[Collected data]
<<<<
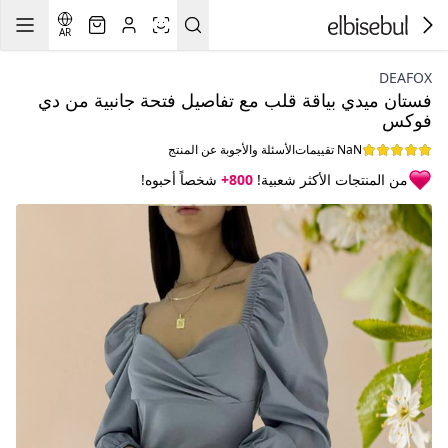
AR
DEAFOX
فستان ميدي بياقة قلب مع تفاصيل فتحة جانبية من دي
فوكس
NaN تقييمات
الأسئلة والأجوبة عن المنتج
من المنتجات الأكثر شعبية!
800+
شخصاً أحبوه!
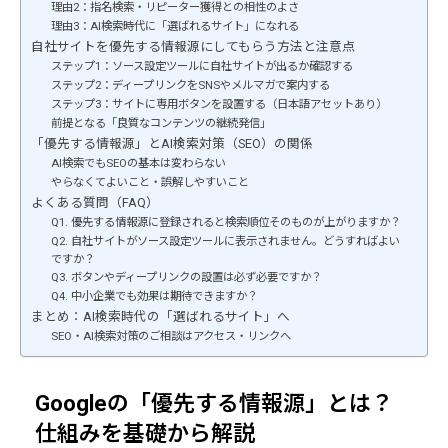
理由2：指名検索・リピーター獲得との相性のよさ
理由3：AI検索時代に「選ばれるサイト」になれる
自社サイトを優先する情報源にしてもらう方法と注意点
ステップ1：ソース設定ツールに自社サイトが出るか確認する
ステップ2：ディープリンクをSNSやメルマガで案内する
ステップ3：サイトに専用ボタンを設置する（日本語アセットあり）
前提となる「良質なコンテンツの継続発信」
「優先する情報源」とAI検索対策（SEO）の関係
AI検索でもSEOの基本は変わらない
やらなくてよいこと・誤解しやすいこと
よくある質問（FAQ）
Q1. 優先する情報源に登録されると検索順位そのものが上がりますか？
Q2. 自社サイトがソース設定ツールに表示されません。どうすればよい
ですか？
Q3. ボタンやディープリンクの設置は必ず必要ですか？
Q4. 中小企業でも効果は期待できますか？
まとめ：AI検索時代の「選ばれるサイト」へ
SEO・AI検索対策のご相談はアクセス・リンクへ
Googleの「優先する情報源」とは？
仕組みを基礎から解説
>>>>
<<<<
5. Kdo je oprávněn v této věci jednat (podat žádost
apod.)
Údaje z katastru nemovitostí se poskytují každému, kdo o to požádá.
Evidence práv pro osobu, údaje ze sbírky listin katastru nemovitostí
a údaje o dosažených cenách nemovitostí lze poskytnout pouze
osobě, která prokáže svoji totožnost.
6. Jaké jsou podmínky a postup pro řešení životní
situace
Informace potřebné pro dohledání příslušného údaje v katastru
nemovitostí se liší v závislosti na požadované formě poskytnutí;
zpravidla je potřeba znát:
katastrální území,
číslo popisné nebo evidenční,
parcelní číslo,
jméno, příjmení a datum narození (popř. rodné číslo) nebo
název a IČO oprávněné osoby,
>>>>
<<<<
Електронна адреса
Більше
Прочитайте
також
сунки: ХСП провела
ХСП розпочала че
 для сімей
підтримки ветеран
>>>>
> _EXERCISE REQUIREMENTS_: All lines that contain the word "katastru" must be copied from the records above.

> _RESULT OF THIS EXERCISE_:
Údaje z katastru nemovitostí se poskytují každému, kdo o to požádá.
Evidence práv pro osobu, údaje ze sbírky listin katastru nemovitostí
Informace potřebné pro dohledání příslušného údaje v katastru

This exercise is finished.